* **Цитируемый текст**
Сложное интеллектуальное становление молодого Лукача можно, несколько упрощая, описать как поиск абсолютной, всецело имманентной инстанции смысла. Через вневременную и внеисторичную этику и эстетику «Души и форм» Лукач шел к «Теории романа», показав путь к тотальности, утрата которой ощущалась им чрезвычайно остро и стала конститутивным принципом самой романной формы, а от «Теории романа» – к «Истории и классовому сознанию», где намечаются весьма четкие пути обретения единства субъекта и объекта, преодоления чуждых, овеществленных форм, довлеющих над человеком, наконец, возвращение прежней, «органичной» культуры[213]. Разобщенность человека и мира отныне мыслится Лукачем не как метафизическая данность, а как совокупность преходящих социально-исторических обстоятельств[214], которую можно преодолеть. Вместе с ней, по мысли Лукача, можно ликвидировать несоответствие субъективных этических идеалов реальностям буржуазной жизни.

Суть тех изменений, которые ощутили европейские интеллектуалы, прочитав (в разное время – в 1920-е или в 1960-е годы) книгу Лукача, очевидно, сводится к новому пониманию марксизма и диалектического метода. Всесторонне рассмотреть эти темы здесь нет никакой возможности[215]. Но показать идейные сближения и разногласия в контексте этой книги совершенно необходимо, ибо без нее философский замысел Блоха, несомненно, выглядел бы иначе.

Сам Лукач назвал свою работу гегельянской, именно в этом видел ее заслугу и Блох, который, однако, проницательно замечает, что Лукач не только «перегегельянствовал» Гегеля, не только обосновал гегельянское происхождение мышления Маркса, но и переосмыслил само представление о диалектике. В чем суть этого переосмысления?

В рецензии на «Историю и классовое сознание» (под названием «Актуальность и утопия») Блох пишет, что в книге Лукача «мгновение… возвышается, становясь моментом принятия решения, прозрения тотальности» (PA, 600). У Лукача возникает напряжение между гегелевской философско-исторической конструкцией и гегельянством новой выделки, между закономерностью поступательного историко-материалистического движения и мессианизмом пролетариата. В гегельянстве, в революционной концепции тотальности и Лукач, и Блох увидели лекарство против позитивизма и вульгарного рассудочного мышления, против рационалистической схематики. Лукач, помимо этого, связывал с категорией тотальности надежду на радикальное обновление марксистской теории[216], а для Блоха более важную роль, конечно, играли его собственные сюжеты – тьма проживаемого мгновения, «теперь», идея взаимопроникновения субъекта и объекта в «тайном лике человеческом» (PA, 600). И конечно же – революционный субъект, апостол истории, благодаря которому преодолеваются враждебные внутреннему миру социальные условности и установления.

* **Показанные данные**
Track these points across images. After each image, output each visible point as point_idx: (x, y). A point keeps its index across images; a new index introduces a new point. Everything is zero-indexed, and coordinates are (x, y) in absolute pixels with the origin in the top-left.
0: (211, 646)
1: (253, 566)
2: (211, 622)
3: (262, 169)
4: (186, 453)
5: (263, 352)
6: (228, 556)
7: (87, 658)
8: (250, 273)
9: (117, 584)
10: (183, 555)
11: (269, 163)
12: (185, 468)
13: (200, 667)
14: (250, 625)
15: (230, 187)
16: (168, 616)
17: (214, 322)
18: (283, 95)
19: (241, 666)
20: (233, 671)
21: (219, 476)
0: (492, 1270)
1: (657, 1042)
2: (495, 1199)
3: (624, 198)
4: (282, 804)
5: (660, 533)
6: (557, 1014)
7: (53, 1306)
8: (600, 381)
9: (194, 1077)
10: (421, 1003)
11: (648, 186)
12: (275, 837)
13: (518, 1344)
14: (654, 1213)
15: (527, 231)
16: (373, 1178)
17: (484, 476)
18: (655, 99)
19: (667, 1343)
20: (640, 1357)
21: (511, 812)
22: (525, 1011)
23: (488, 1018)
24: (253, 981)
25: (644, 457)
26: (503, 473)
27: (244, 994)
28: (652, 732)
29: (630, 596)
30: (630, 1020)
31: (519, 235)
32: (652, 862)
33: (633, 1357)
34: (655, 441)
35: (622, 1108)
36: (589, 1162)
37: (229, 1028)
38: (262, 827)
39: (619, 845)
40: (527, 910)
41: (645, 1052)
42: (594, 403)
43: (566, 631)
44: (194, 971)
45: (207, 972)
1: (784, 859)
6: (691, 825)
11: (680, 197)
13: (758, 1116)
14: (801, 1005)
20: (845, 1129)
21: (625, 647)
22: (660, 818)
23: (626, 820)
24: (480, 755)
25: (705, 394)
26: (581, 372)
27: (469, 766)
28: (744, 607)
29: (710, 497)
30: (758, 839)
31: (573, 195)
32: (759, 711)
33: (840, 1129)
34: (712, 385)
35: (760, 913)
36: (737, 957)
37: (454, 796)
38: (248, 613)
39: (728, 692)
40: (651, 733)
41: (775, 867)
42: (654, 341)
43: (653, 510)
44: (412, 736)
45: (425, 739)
--
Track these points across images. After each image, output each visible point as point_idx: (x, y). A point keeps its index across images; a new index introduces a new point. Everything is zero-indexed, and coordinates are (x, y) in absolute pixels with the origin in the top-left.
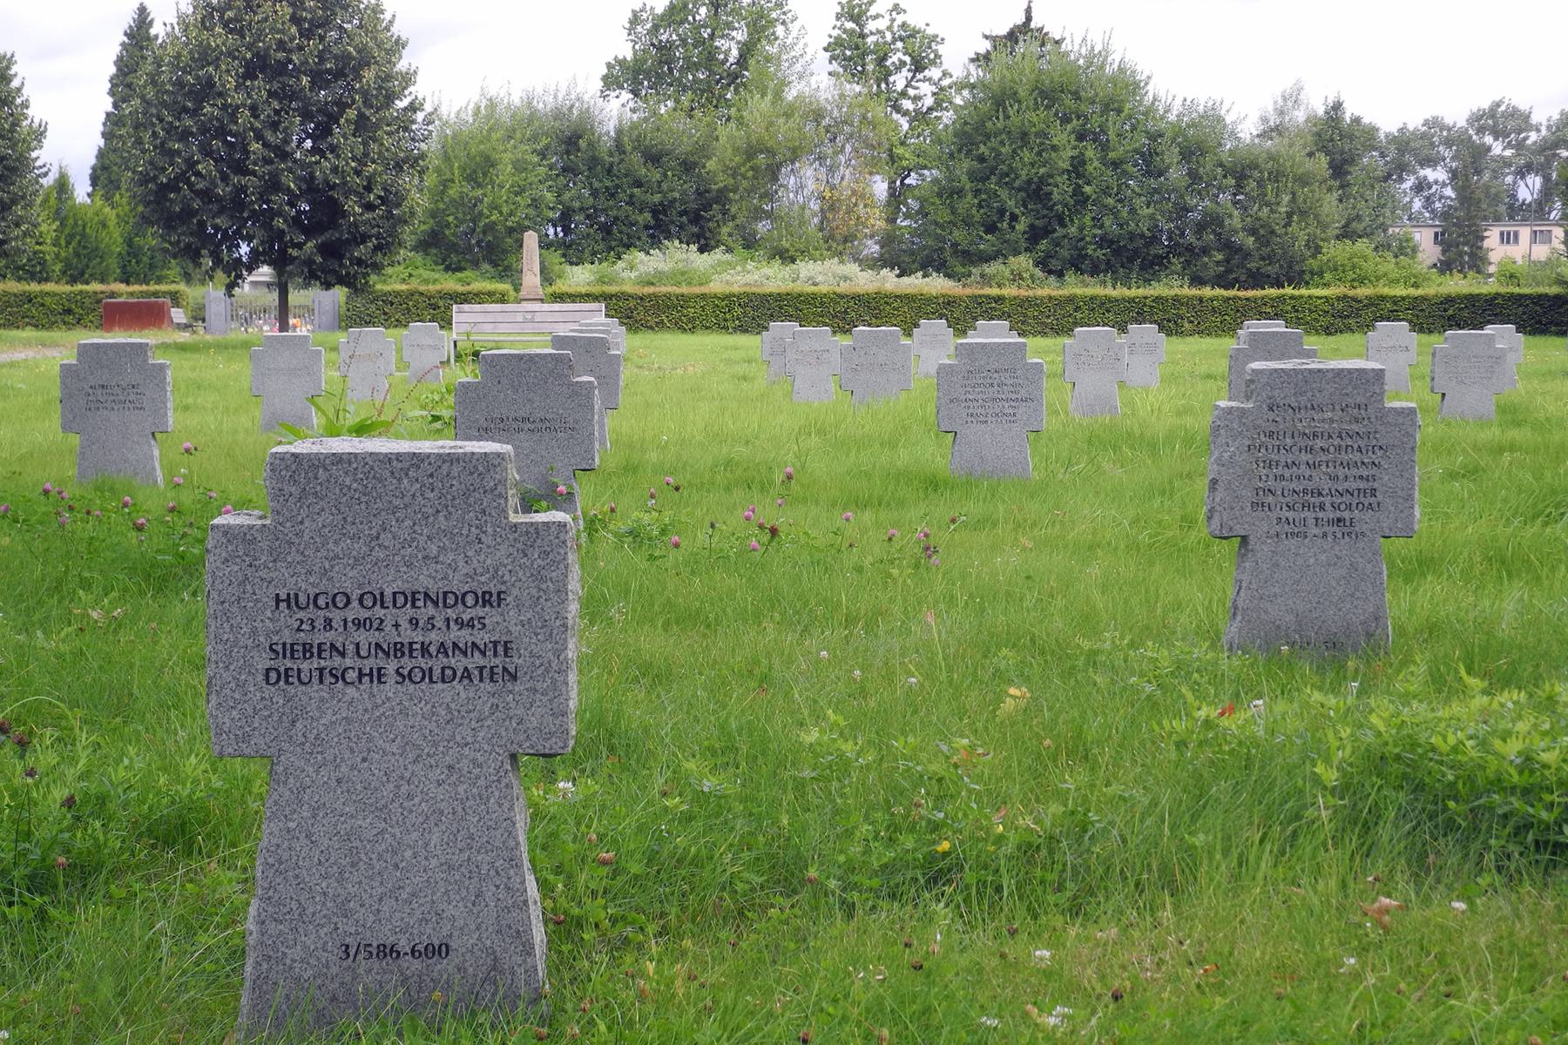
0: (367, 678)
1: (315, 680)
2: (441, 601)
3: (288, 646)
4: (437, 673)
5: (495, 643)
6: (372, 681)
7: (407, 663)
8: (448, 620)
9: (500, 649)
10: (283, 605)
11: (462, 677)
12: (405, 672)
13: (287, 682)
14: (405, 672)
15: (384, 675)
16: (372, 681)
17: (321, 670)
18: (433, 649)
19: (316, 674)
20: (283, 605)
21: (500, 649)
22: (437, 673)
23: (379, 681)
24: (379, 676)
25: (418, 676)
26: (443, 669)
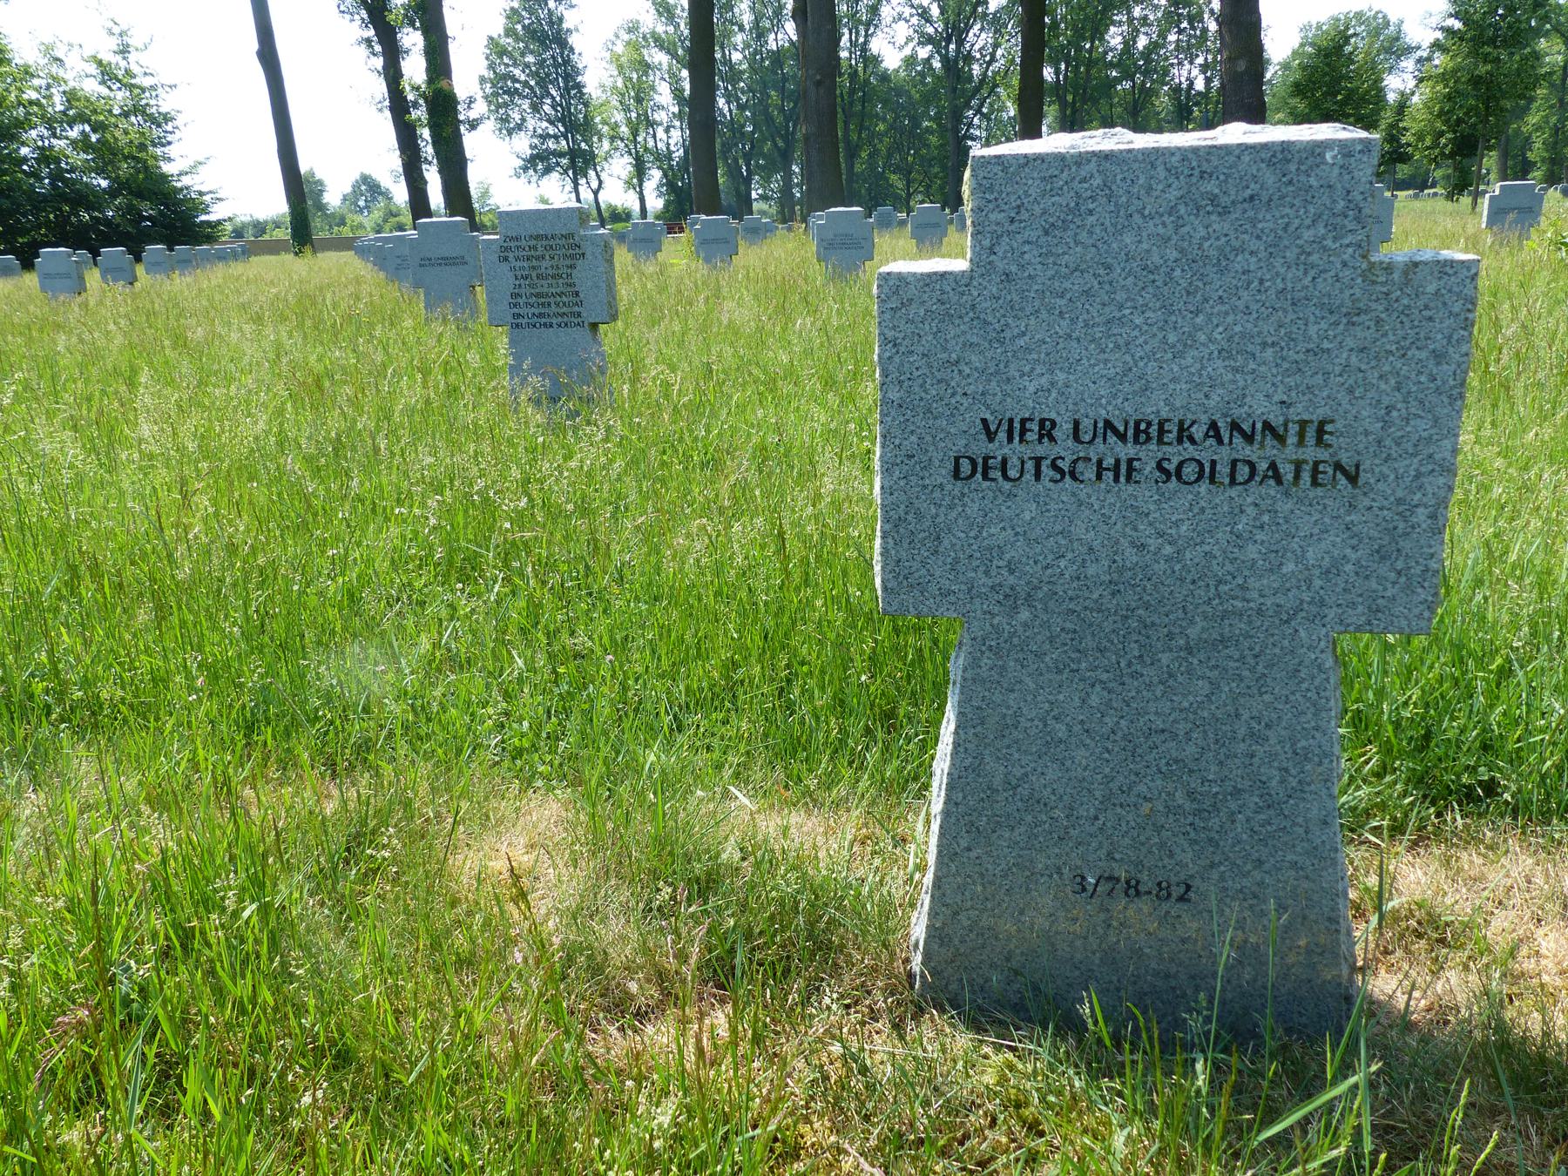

* **Что сделать**
1: Ответьте на вопросы по тексту о Лукаче и Блохе:
(а) Под каким названием вышла рецензия Блоха на «Историю и классовое сознание»?
(б) В какие годы европейские интеллектуалы читали книгу Лукача?
(в) Какой назвал свою работу сам Лукач?
2: Перепишите, пожалуйста, записи от строки с «22: (525, 1011)» до строки с «45: (425, 739)» включительно, заменив «1020» на «1026» и ничего больше не меняя. Приведите только эти строки.

* **Ответы к заданиям**
1:
(а) «Актуальность и утопия».
(б) В 1920-е или в 1960-е годы.
(в) Гегельянской.

2:
22: (525, 1011)
23: (488, 1018)
24: (253, 981)
25: (644, 457)
26: (503, 473)
27: (244, 994)
28: (652, 732)
29: (630, 596)
30: (630, 1026)
31: (519, 235)
32: (652, 862)
33: (633, 1357)
34: (655, 441)
35: (622, 1108)
36: (589, 1162)
37: (229, 1028)
38: (262, 827)
39: (619, 845)
40: (527, 910)
41: (645, 1052)
42: (594, 403)
43: (566, 631)
44: (194, 971)
45: (207, 972)
1: (784, 859)
6: (691, 825)
11: (680, 197)
13: (758, 1116)
14: (801, 1005)
20: (845, 1129)
21: (625, 647)
22: (660, 818)
23: (626, 820)
24: (480, 755)
25: (705, 394)
26: (581, 372)
27: (469, 766)
28: (744, 607)
29: (710, 497)
30: (758, 839)
31: (573, 195)
32: (759, 711)
33: (840, 1129)
34: (712, 385)
35: (760, 913)
36: (737, 957)
37: (454, 796)
38: (248, 613)
39: (728, 692)
40: (651, 733)
41: (775, 867)
42: (654, 341)
43: (653, 510)
44: (412, 736)
45: (425, 739)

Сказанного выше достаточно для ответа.